We also summarise the different accuracy scores in a table, below the confusion matrices.
We tried two types of weights (uniform and distance-based) with 5 different Ks: 3, 6, 25, 50, and 100. There are two notable findings from the results:
- Uniform weights: Larger K -> lower accuracy
- Distance-based weights: The accuracy is always the highest yielded, no matter which K we choose.
For the model with uniform weights, we expect this behavior to be a result of underfitting; as K increases to the size of the dataset, it is more likely to classify different objects equally.
For the model with distance-based weights, the accuracies are always the highest possible, because data points closer to the test point "have a higher influence" (according to the docs) than those farther away. So even though we increase K by a lot, only the closest points will matter, which will yield in better classification accuracy.
The results we obtain are reasonable, and we can make sense of it by looking at the scatter plots for the data set's three dimensions below (sepal length, sepal width, and petal length). The datapoints for Iris virginica and Iris versicolor intersperse with each other in both scatter plots, and by increasing K it would be more difficult for the model to classify a virginica or a versicolor correctly.
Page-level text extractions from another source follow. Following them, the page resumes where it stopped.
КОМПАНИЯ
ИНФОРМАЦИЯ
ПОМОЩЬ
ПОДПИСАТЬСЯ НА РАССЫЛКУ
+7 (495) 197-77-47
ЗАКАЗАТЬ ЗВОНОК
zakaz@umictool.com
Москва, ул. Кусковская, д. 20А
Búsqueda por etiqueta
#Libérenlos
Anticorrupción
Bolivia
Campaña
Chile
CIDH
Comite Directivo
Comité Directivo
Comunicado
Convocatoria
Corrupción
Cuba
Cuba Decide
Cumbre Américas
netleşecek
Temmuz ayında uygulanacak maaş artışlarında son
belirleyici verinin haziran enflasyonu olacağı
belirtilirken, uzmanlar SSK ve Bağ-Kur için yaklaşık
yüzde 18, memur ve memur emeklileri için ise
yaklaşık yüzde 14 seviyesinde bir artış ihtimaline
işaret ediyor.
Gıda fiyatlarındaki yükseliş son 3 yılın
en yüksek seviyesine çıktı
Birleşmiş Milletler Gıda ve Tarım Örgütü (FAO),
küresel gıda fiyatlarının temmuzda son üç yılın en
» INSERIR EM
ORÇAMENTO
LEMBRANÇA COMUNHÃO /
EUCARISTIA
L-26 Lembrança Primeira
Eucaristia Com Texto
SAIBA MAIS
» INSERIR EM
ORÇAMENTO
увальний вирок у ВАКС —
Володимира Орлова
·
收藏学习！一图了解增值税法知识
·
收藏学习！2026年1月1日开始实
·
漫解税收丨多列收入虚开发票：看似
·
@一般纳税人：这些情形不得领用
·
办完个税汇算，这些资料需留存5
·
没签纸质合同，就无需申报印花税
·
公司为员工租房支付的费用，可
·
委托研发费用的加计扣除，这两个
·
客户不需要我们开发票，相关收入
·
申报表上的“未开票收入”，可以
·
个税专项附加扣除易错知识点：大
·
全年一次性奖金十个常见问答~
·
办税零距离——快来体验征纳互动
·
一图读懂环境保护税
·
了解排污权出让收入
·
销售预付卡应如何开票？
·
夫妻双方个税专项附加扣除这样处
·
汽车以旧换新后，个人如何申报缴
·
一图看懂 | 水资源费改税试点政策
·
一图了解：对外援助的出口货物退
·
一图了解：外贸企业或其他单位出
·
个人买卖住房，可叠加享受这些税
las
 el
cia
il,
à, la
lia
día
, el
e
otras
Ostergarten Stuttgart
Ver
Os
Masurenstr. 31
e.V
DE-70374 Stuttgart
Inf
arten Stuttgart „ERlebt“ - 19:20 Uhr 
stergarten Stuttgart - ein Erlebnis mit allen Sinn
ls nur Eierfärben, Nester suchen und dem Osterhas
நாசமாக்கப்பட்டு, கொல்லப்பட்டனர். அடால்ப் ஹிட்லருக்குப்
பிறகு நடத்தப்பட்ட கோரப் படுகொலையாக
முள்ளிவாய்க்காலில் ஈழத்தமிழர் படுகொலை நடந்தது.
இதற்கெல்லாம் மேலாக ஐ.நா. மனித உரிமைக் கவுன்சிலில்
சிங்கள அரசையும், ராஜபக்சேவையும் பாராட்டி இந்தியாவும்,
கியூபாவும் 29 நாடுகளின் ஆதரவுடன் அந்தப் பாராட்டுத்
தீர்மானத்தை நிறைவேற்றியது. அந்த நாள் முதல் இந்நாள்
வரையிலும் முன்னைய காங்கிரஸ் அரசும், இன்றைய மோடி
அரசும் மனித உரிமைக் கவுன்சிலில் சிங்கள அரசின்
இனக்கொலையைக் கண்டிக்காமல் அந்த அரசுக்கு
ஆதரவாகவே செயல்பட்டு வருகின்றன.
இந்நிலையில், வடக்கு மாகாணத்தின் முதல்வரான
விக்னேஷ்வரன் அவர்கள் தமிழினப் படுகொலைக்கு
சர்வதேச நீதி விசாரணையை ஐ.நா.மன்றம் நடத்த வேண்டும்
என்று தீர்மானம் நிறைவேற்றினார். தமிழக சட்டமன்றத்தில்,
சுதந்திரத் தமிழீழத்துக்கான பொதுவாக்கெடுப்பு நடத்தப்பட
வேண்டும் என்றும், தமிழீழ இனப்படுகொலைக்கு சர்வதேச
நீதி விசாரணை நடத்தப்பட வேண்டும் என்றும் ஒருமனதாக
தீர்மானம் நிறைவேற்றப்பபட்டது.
Furthermore, it seems that virginica is even more spread out among versicolor datapoints in the second scatter plot (sepal width vs sepal length), so it can explain why virginica is the most misclassified, and often most misclassified as versicolor. With a large K, we get an underfitting since it takes too many data points into account and just count the most frequent type in its surroundings. However, by considering the distance of the data points from the query point, and weight them inversely based on that, the distance-based model can better classify the test data point.
2c) Comparing the different classification models
Note: we will refer backwards to the confusion matrices, and the table from 2b), since we already calculated those.
Results-wise, we can see that K-nearest neighbors with a small K had the best performance (97%), if the weights were uniform. If the weights were distance-based, then any K could have worked, but computing-wise, it's probably more performant with a smaller K since the calculations don't need to take unnecessarily many points into account. Using logistic regression we achieved an accuracy score of 87% as the model had 5 incorrect classifications. The K-nearest neighbors win this round with an accuracy score of 97% since it only had one classification error when it had a smaller K-value, or when it weighted the data points based on distance.
It's worth mentioning that we only split the data once at the start of this notebook (75% for the model to train on, 25% to test on), and then used the same training set and test set throughout all of our models. We're not iterating through the whole data set and changing what the test data set to test our models as you do when cross validating. If we could do cross validation as demonstrated in StatQuest we could obtain a score for each model, and be more confident which model is the better one.
3) Importance of separate test set (and sometimes validation set)
If one were to use the same training data as test data, it is always possible to get a perfect accuracy score (100%) on the model. This is simply because the model is fed on the exact same data as it was trained on, and it already knows those values. When using a separate test dataset, we can find the error (accuracy score is lower) since the model knows nothing about the test data. Thus, the model can be evaluated correctly.
The same can be said for a validation set, since information on test data can "leak into the model" due to our choices of hyperparameters, so we need more unknown data to properly evaluate the model. For instance, we might now choose K-nearest neighbor with a small K, and uniform weights, due to our results from 2b) – our choice has been influenced by the results of the test data when testing out different hyperparameters. Thus, we need another set of unknown data to test the model, i.e. the validation set.